Welcome to the Patchstack Weekly Security Update, Episode 52! This update is for week 51 of 2022 and this is planned to be the last Patchstack Weekly of the year.
This week’s news is about some interactions I had with an AI chatbot called ChatGPT. I will share this chatbot’s amazing ability to write code, correct itself, to learn – and I will share some shortcomings too.
In this week’s vulnerability roundup I will share details about more unpatched security bugs, including one bug in WordPress core that is still unpatched to this day.
The AI WordPress code test
This week, I took some time toying around with ChatGPT an AI engine that generates text, including code. This astounding program is highly knowledgeable on a vast array of topics, including writing WordPress plugins … but it has a knack for being a little overconfident in its responses.
Today I will share with you some of the good, bad and ugly I saw when chatting with ChatGPT about WordPress development.
The good
ChatGPT puts the ‘awe’ in ‘awesome’. I asked it to write a basic WordPress plugin, explaining details using basic English and it replied with functional code (most of the time).
There were limitations though. More often than not, I had to specifically ask for security functionality. But, ChatGPT handled it like a champion and knew exactly what to add when I asked for a nonce and authorization checks.
This experience was strangely natural. Natural in the sense that many WordPress plugins follow this path of functionality first, then security easily added in revisions.
The bad
Not all is perfect with ChatGPT though. As I mentioned before, the bot sometimes gives answers that sound confident, but are very confidently wrong.
When I asked ChatGPT to identify a common security vulnerability in some supplied code, it sometimes missed the mark by a long shot.
This was easily addressed by re-asking the question. Typically on the second attempt, ChatGPT got things right.
The catch here is that I knew the answer to the question I was asking. This should serve as a warning to users to not seek out new knowledge through AI, as the answers may be misleading. Instead use AI engines to enhance, augment or improve upon your existing knowledge and experience.
The ugly
As a bit of fun, I asked ChatGPT for some jokes about WordPress security.
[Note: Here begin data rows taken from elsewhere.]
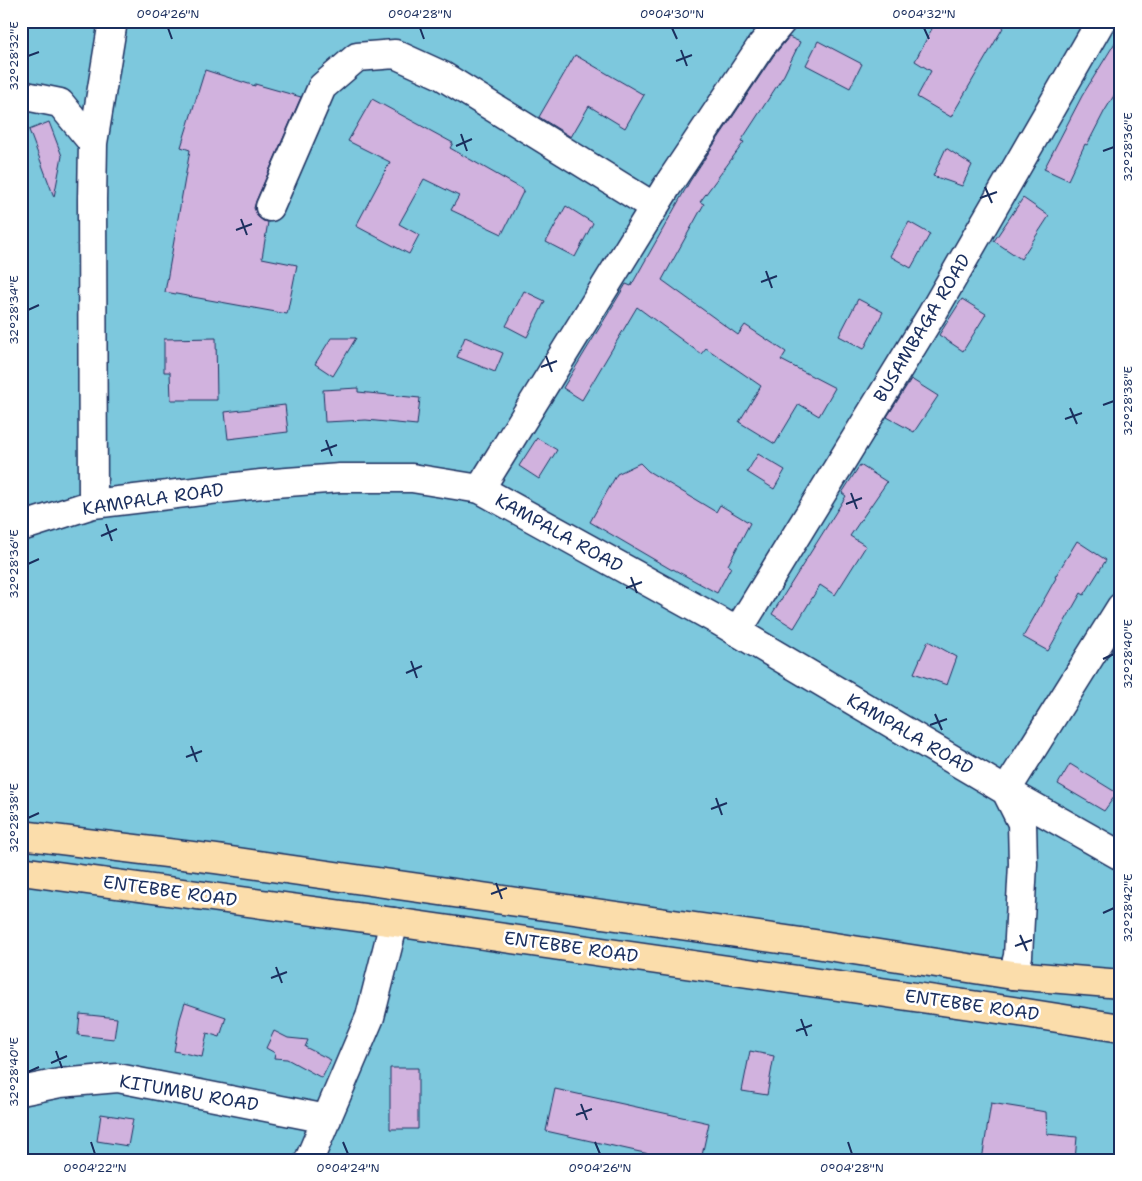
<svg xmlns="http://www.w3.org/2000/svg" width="1142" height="1181" font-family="'Shantell Sans',sans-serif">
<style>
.water{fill:#7dc8dd;stroke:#568baa}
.building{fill:#d1b2de;stroke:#1b2f5e}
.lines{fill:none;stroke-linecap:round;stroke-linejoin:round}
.minor-casing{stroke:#1b2f5e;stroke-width:31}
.secondary-casing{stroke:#1b2f5e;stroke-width:31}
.trunk-casing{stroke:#1b2f5e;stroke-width:31}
.minor{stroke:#fff;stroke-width:28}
.secondary{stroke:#fff;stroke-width:28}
.trunk{stroke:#fbddab;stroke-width:28}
.ticks{fill:none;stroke:#1b2f5e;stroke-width:2}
.labels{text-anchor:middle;stroke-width:5;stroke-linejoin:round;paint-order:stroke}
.street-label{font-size:18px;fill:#1b2f5e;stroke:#fff}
.neatline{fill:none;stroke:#1b2f5e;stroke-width:2}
.ticks-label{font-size:12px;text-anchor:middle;fill:#1b2f5e}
</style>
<rect width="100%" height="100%" fill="#fff"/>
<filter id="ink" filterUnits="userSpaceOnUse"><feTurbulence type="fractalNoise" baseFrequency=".02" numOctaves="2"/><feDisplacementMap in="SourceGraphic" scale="10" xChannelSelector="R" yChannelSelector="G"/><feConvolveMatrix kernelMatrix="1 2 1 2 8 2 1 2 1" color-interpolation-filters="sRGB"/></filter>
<g filter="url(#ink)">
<path class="water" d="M21 21H1121V1160H21Z"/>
<path class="building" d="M936 21H1007L951 117 917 97 931 71 915 61Z
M1121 33V84L1104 112 1087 145 1085 144 1068 180 1044 169 1082 96Z
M789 37 800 42 784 75 741 141 744 142 700 202 704 204 662 280 738 335 745 325 786 352 781 360 835 388 819 416 799 404 775 444 739 422 761 386 706 348 701 354 637 307 582 400 563 388 626 284 631 286 690 181 709 152 774 55Z
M818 41 862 64 850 88 806 65Z
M575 55 644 95 625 128 589 106 571 137 539 117Z
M205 70 255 86V84L301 97 256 201 254 208 258 217 263 221 268 222 262 258 297 265 287 314 165 292 190 150 181 147Z
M372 99 453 143 450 148 524 190 502 234 451 210 459 196 424 179 399 224 419 235 409 254 356 226 390 162 348 141Z
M49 122 62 156 54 197 29 130Z
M946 148 972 165 962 186 933 176Z
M1023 198 1049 216 1021 259 994 241Z
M566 206 593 223 575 257 546 242Z
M909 222 930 234 911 268 890 256Z
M524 291 545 301 527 337 506 326Z
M858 299 883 312 864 349 839 336Z
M962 299 986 314 963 351 939 335Z
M465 337 503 353 495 372 457 357Z
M216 338 217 400H171L170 372H164V339Z
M331 338H356L333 376 315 364Z
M911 379 938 396 914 432 887 417Z
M358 388V392L420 398 417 425 366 420 325 422 323 390Z
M285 405 288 432 228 439 225 412Z
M537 438 557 450 539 479 519 466Z
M758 454 785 470 774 489 747 472Z
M640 463 648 471 716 512 720 505 750 523 728 565 731 567 717 593 673 569 672 570 590 522 617 474Z
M860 465 887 482 850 536 866 546 835 595 820 585 794 628 772 614 846 496 842 493Z
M1077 541 1106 560 1084 595 1081 593 1048 651 1023 637 1056 578 1055 577Z
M928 641 957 657 947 685 914 673Z
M1070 764 1117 793 1104 811 1058 784Z
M185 1003 226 1017 220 1037 207 1033 202 1057 174 1051 180 1019Z
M80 1014 117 1018 114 1039 78 1035Z
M274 1031 288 1038 308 1040 305 1047 331 1060 322 1078 287 1059 274 1058 275 1053 266 1048Z
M750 1051 774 1056 767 1095 742 1091Z
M390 1068H418V1129H390Z
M555 1089 709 1123 701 1160H676L546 1131Z
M991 1103 1046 1112 1047 1134 1077 1137 1075 1160H982Z
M101 1114 133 1119 128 1146 97 1141Z"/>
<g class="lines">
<defs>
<path id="minor" d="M21 95 60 103 93 143
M270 207 322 87 357 57 395 54 441 75 654 207
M480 489 666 188 761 46 782 21
M93 504 92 200 93 143 113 21
M1121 607 1006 791 1121 856
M737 632 932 314 1101 21
M21 1091 60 1083 118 1078 327 1119
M309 1160 370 1017 394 922"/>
<path id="secondary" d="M21 527 93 504 261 484 340 478H412L480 489 719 621 1006 791 1022 823 1023 864 1018 956 1013 975"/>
<path id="trunk" d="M21 835 216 859 517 902 815 944 1013 975 1121 984
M21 871 394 922 1026 1013 1121 1028"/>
</defs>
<use href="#minor" class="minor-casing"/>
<use href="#secondary" class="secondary-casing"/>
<use href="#trunk" class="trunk-casing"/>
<use href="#minor" class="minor"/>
<use href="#secondary" class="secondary"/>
<use href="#trunk" class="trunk"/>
</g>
</g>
<path class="ticks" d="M168 28 172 39M420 28 424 39M672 28 677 39M924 28 929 39M681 50 687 66M28 56 39 52M676 61 692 55M461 134 467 151M456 146 472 139M1103 151 1114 147M985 187 992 203M980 198 997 192M241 219 247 235M236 230 252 224M766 271 772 288M761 282 777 276M28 310 39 305M546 356 552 372M541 367 557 361M1103 405 1114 401M1070 408 1077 424M1065 419 1082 413M326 440 332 456M321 451 337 445M851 493 857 509M846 504 862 498M106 524 112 541M101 536 117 529M28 564 39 559M631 577 637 593M626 588 642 582M1103 659 1114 654M411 661 417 678M406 673 422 666M935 714 942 730M930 725 947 719M191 746 197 762M186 757 202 751M716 798 722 815M711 809 727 803M28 818 39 813M496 883 502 899M491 894 507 888M1103 913 1114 908M1020 935 1027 951M1015 946 1032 940M276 967 282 983M271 978 287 972M801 1019 807 1036M796 1031 812 1025M56 1051 62 1068M51 1063 67 1056M28 1072 39 1067M581 1104 587 1120M576 1115 592 1109M91 1142 95 1154M343 1142 348 1154M595 1142 600 1154M848 1142 852 1154"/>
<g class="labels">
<g class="street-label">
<text transform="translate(922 328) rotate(-59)" y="6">BUSAMBAGA ROAD</text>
<text transform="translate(153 499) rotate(-8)" y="6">KAMPALA ROAD</text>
<text transform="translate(559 533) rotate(29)" y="6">KAMPALA ROAD</text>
<text transform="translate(910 734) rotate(30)" y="6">KAMPALA ROAD</text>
<text transform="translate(170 891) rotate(8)" y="6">ENTEBBE ROAD</text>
<text transform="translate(571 947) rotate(8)" y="6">ENTEBBE ROAD</text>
<text transform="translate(972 1005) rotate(8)" y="6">ENTEBBE ROAD</text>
<text transform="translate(189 1093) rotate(10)" y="6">KITUMBU ROAD</text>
</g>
</g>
<rect width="1142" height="1181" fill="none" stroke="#fff" stroke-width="55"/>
<rect x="28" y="28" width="1086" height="1126" class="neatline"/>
<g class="ticks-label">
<text x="168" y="18">0°04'26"N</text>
<text x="420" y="18">0°04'28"N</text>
<text x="672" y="18">0°04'30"N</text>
<text x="924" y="18">0°04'32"N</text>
<text transform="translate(14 56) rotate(-90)" y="4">32°28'32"E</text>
<text transform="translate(1128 147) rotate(-90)" y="4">32°28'36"E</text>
<text transform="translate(14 310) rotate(-90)" y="4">32°28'34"E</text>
<text transform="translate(1128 401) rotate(-90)" y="4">32°28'38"E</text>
<text transform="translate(14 564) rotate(-90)" y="4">32°28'36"E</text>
<text transform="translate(1128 654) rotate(-90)" y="4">32°28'40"E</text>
<text transform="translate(14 818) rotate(-90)" y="4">32°28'38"E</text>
<text transform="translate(1128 908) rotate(-90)" y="4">32°28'42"E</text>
<text transform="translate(14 1072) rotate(-90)" y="4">32°28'40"E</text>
<text x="95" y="1172">0°04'22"N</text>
<text x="348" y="1172">0°04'24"N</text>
<text x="600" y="1172">0°04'26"N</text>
<text x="852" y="1172">0°04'28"N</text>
</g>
</svg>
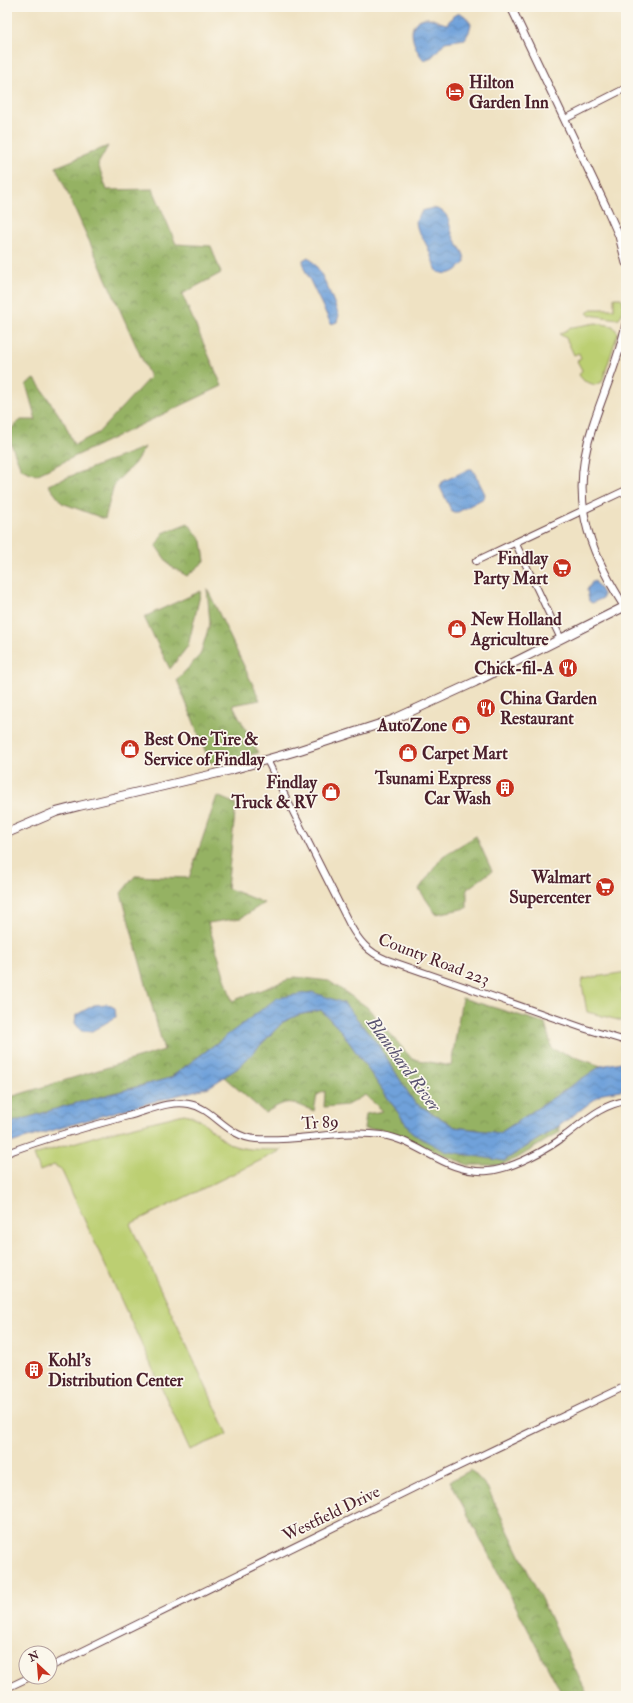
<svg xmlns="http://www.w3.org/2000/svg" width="633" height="1703" font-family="'IM FELL Double Pica',serif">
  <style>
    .green { fill: #bccf72; stroke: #83774e }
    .forest { fill: url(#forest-crowns); stroke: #706848 }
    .water { fill: url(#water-waves); stroke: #5c6082 }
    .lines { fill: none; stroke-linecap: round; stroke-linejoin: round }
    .tertiary-casing { stroke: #633c42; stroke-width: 8 }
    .secondary-casing { stroke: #633c42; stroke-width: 9 }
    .primary-casing { stroke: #633c42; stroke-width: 10 }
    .tertiary { stroke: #fff; stroke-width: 6 }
    .secondary { stroke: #fff; stroke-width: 7 }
    .primary { stroke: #fff; stroke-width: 8 }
    .labels { text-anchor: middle; stroke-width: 3.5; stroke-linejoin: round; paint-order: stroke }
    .poi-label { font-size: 17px; font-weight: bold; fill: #4a1f2b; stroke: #fbf7ec; text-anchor: start }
    .street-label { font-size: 17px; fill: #4a1f2b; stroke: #fbf7ec }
    .water-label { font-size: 18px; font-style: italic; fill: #595371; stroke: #fbf7ec }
  </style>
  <defs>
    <pattern id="forest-crowns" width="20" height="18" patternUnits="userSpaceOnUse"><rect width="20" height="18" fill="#95b264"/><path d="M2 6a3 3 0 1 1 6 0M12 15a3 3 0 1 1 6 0" fill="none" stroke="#7c9053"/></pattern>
    <pattern id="water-waves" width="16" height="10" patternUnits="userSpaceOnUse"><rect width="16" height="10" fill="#6fa1da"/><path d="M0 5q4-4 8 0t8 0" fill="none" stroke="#5d83b1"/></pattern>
  </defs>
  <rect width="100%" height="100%" fill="#fbf7ec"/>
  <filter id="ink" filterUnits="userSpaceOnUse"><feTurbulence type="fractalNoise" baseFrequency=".025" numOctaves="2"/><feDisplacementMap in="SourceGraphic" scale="8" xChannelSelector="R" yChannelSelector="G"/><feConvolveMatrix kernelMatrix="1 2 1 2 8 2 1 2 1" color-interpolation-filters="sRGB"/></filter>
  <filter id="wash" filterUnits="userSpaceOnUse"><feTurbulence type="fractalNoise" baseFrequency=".012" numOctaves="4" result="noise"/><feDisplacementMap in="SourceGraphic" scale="16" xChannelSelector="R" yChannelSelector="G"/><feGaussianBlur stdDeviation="0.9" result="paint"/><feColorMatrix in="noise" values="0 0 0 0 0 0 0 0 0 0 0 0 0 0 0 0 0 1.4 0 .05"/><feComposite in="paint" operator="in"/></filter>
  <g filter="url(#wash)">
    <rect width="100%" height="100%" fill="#efe2c3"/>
    <!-- green -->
    <g class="green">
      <path d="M614,298H621L623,301L622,314L618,319L589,315L587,313L591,309H614Z"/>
      <path d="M596,323L613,326L618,333L602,382L595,385L584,381L579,375L582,370L577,361L581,359L579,353L574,355L566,338L559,334L573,327Z"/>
      <path d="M626,972V988L621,989L626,1001V1022L587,1012L582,984L583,979Z"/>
      <path d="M184,1114C205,1117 214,1136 232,1145C247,1151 266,1149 282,1150L130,1224L228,1434L190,1450L61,1169L54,1165L40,1171L34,1155L103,1134Z"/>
    </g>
    <!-- forest -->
    <g class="forest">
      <path d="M108,146L98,164L107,190L153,189L176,244L211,246L221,273L182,294L222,386L36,475L21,469L7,434V432L21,420H36L26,384L35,379L65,424L74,445L98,433L150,377L56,167Z"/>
      <path d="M145,447L134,464L114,484L105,519L62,503L48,485Z"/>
      <path d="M188,523L202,541L205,561L187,576L170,566L156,546L163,533Z"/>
      <path d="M207,588L260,700L233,705L258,753L210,763L177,680L200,655L210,623Z"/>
      <path d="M201,591L188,646L170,669L144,617Z"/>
      <path d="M217,796L236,804L227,888L264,903L241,918L208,923L232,1001L295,977L329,981L367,1007L412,1059L451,1066L462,998L545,1023L552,1049L601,1066L500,1133L455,1127L414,1102L377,1043L312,992L218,1042L170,1078L62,1107L7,1124V1098L164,1050L121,893L135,876L189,878Z"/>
      <path d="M476,836L492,871L467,889V908L436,914L419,889L443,856Z"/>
      <path d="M321,1010L342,1032L413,1134L504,1161L559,1126L560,1132L516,1159L501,1165H468L381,1129H364L366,1114L383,1111L365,1095L347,1105L324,1107L325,1091L317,1095L314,1111C288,1101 290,1098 265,1113L224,1077L238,1068L283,1022L298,1015Z"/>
      <path d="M471,1470L487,1487L588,1696H563L450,1481Z"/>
    </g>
    <!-- water -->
    <g class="water">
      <path d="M460,13L465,16L471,24L469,32L465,39L445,42L432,57L424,60C415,51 402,22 425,18C431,17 440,23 447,24L453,16Z"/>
      <path d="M432,208C452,211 447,223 454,238C458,247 465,251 465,262C456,272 451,276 438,272C432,263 431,253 426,244C421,234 417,233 416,221L422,211Z"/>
      <path d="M308,257C322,268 332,299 339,315L337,322L331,324L304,268L303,260Z"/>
      <path d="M469,469H472L474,472L485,494L484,498L458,512H452L440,487L442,482Z"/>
      <path d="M595,581L603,594V598L592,603L589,601L587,590L592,582Z"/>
      <path d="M312,992L344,1003L377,1043L414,1102L455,1127L500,1133L601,1066L626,1061V1089L603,1093L559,1126L504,1161L445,1151L413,1134L342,1032L321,1010L298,1015L283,1022L238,1068L209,1087L111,1113L7,1144V1124L62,1107L170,1078L277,998Z"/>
      <path d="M107,1004L115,1008L116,1017L92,1031H81L75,1023L76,1015L94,1005Z"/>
    </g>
  </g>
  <g filter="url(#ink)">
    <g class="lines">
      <defs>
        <g id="tertiary">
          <path d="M565,119L626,88"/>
          <path d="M515,542L561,639"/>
          <path d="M476,561L626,490"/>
          <path d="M267,760L350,925C359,941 368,952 385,959L586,1029L626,1041"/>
          <path d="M7,1153C46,1138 87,1127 128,1116C147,1111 170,1100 189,1104C214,1108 226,1137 256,1139C297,1142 343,1129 382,1135C421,1141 444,1174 488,1171C512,1169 547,1150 566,1135C586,1120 601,1105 626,1101"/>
          <path d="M50,1667L428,1481L626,1386"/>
          <path d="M7,1688L30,1677"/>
        </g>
        <g id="secondary">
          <path d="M511,7L608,211L619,236L626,263"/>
          <path d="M626,324C619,359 604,391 593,425C569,497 586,547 626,609"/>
        </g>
        <path id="primary" d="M7,833L56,812L79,806L231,770L300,750L392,720L475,682L626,606"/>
      </defs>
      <!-- tertiary casing -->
      <use href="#tertiary" class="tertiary-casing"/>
      <!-- secondary casing -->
      <use href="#secondary" class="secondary-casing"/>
      <!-- primary casing -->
      <use href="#primary" class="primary-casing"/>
      <!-- tertiary -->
      <use href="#tertiary" class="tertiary"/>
      <!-- secondary -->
      <use href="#secondary" class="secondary"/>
      <!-- primary -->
      <use href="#primary" class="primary"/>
    </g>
  </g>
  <!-- icons -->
  <defs>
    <symbol id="hotel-disc" viewBox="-11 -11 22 22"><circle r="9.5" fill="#c8321e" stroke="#fbf7ec"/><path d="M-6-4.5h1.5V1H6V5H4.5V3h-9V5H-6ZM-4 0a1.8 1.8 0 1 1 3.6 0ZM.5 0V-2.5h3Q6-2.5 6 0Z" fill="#fff"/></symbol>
    <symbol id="supermarket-disc" viewBox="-11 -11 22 22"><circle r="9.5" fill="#c8321e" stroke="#fbf7ec"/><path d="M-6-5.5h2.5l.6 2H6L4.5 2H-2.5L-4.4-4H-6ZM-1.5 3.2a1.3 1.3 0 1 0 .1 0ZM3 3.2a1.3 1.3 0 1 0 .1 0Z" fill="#fff"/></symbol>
    <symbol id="shop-disc" viewBox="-11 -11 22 22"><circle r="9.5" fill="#c8321e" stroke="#fbf7ec"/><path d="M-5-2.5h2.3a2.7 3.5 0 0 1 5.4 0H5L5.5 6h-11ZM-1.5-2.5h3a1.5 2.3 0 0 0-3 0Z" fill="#fff"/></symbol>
    <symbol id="restaurant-disc" viewBox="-11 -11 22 22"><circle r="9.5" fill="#c8321e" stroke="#fbf7ec"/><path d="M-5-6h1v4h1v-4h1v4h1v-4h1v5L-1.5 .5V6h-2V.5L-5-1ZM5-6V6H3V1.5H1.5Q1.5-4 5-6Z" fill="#fff"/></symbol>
    <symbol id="building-disc" viewBox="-11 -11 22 22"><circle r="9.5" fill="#c8321e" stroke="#fbf7ec"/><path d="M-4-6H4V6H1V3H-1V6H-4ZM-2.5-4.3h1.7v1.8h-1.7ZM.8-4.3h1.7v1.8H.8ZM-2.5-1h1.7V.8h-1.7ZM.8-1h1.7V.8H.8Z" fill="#fff"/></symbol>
  </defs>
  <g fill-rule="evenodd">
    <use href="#hotel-disc" x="444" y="81" width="22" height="22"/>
    <use href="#supermarket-disc" x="551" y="557" width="22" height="22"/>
    <use href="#shop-disc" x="446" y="618" width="22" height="22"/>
    <use href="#restaurant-disc" x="557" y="657" width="22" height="22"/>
    <use href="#restaurant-disc" x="475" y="697" width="22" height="22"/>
    <use href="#shop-disc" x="450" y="714" width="22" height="22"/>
    <use href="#shop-disc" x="119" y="738" width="22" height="22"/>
    <use href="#shop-disc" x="397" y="742" width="22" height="22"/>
    <use href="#building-disc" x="494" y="777" width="22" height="22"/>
    <use href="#shop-disc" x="320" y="781" width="22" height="22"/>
    <use href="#supermarket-disc" x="594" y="876" width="22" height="22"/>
    <use href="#building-disc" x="23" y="1359" width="22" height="22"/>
  </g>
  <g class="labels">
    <!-- poi labels -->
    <g class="poi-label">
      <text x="469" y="88">Hilton<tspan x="469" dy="20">Garden Inn</tspan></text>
      <text x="548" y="564" text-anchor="end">Findlay<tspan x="548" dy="20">Party Mart</tspan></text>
      <text x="471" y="625">New Holland<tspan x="471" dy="20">Agriculture</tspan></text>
      <text x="554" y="674" text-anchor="end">Chick-fil-A</text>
      <text x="500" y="704">China Garden<tspan x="500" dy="20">Restaurant</tspan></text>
      <text x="447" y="731" text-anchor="end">AutoZone</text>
      <text x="144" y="745">Best One Tire &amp;<tspan x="144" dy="20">Service of Findlay</tspan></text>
      <text x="422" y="759">Carpet Mart</text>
      <text x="491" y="784" text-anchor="end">Tsunami Express<tspan x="491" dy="20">Car Wash</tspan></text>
      <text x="317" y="788" text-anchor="end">Findlay<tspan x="317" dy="20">Truck &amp; RV</tspan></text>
      <text x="591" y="883" text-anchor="end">Walmart<tspan x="591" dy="20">Supercenter</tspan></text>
      <text x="48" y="1366">Kohl’s<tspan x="48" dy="20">Distribution Center</tspan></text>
    </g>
    <!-- street labels -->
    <g class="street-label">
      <text transform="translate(434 959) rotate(21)" y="6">County Road 223</text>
      <text transform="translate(320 1122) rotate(-3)" y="6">Tr 89</text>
      <text transform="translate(331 1513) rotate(-26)" y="6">Westfield Drive</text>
    </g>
    <!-- water labels -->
    <g class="water-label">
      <text transform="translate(404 1064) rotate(54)" y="6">Blanchard River</text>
    </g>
  </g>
  <!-- margin -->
  <rect width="633" height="1703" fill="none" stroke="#fbf7ec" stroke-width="24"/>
  <!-- north arrow -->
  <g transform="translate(38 1665) rotate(334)"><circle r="19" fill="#fbf7ec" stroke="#b4a19f"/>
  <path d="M0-3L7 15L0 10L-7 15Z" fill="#c8321e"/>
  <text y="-6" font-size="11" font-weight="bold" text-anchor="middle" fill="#4a1f2b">N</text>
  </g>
</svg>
While ChatGPT has some good advice, unfortunately, it falls flat as a comedian. Perhaps comedy is too complex of a task to ask from an AI chatbot.
So, if you find yourself worried your job might be replaced by an AI chatbot (hint: it won’t), then maybe a career in stand-up may be a safe backup plan.
Vulnerability roundup
This week’s vulnerability roundup will be about many more unpatched security bugs. The biggest of which is an unpatched security bug affecting WordPress core which was published by Sonarsource a few months ago.
WordPress’s Unpatched SSRF Bug
Reviewing SonarSource’s write-up, here are a few key details:
The bug cannot easily lead to an exploited WordPress website. Attackers need to control the DNS server the web server is configured to use in order to exploit this bug.
In scenarios where a site is vulnerable, the impact is limited. This is after all an SSRF bug, which I’ve written about before in Patchstack Weekly #33, What is SSRF?. You may recall in that episode, SSRF could lead to internal servers being targeted. With this in mind, we should consider that if the attacker already has control over DNS servers, then things are already much worse than SSRF for the organization.
I would not be terribly worried about this specific security bug, but I will still look forward to the WordPress core security team pushing a patch.
Unpatched plugin security bugs
WordPress core was not the only project affected by unpatched security bugs this week. In total 14 unpatched security bugs were published in 9 unique plugins.
- wp-autosearch – Unauthenticated SQLi
- cryptocurrency-widgets-pack – Unauthenticated SQLi
- letsrecover-woocommerce-abandoned-cart – Unauthenticated SQLi
- letsrecover-woocommerce-abandoned-cart – Authenticated SQLi 1
- letsrecover-woocommerce-abandoned-cart – Authenticated SQLi 2
- wp-rss-by-publishers – Authenticated SQLi 1
- wp-rss-by-publishers – Authenticated SQLi 2
- wp-rss-by-publishers – Authenticated SQLi 3
- web-invoice – Authenticated SQLi 1
- web-invoice – Authenticated SQLi 2
- launchpad-by-obox – CSRF
- gs-instagram-portfolio – CSRF
- sunshine-photo-cart – Unauthenticated XSS
- wp-table-reloaded – Authenticated XSS
Of the above list, the most serious unpatched security bugs are the unauthenticated ones affecting wp-autosearch, cryptocurrency-widgets-pack, letsrecover-woocommerce, and sunshine-photo-cart.
I hope the developers of these plugins find the time to write and push a patch soon.
Thanks and appreciation
This week’s thanks goes out to the developers of ChatGPT, OpenAI and the whole team behind this project. It was amazing working with this tool.
A special thank you goes out to Sonarsource for finding and reporting the bug in WordPress core. Even though this went un-patched, I appreciate your efforts and understand why you published the details publicly after 5 years of it going unaddressed.
I will be back in 2023 with more security tips, tricks, opinions and news on the Patchstack Weekly Security Update!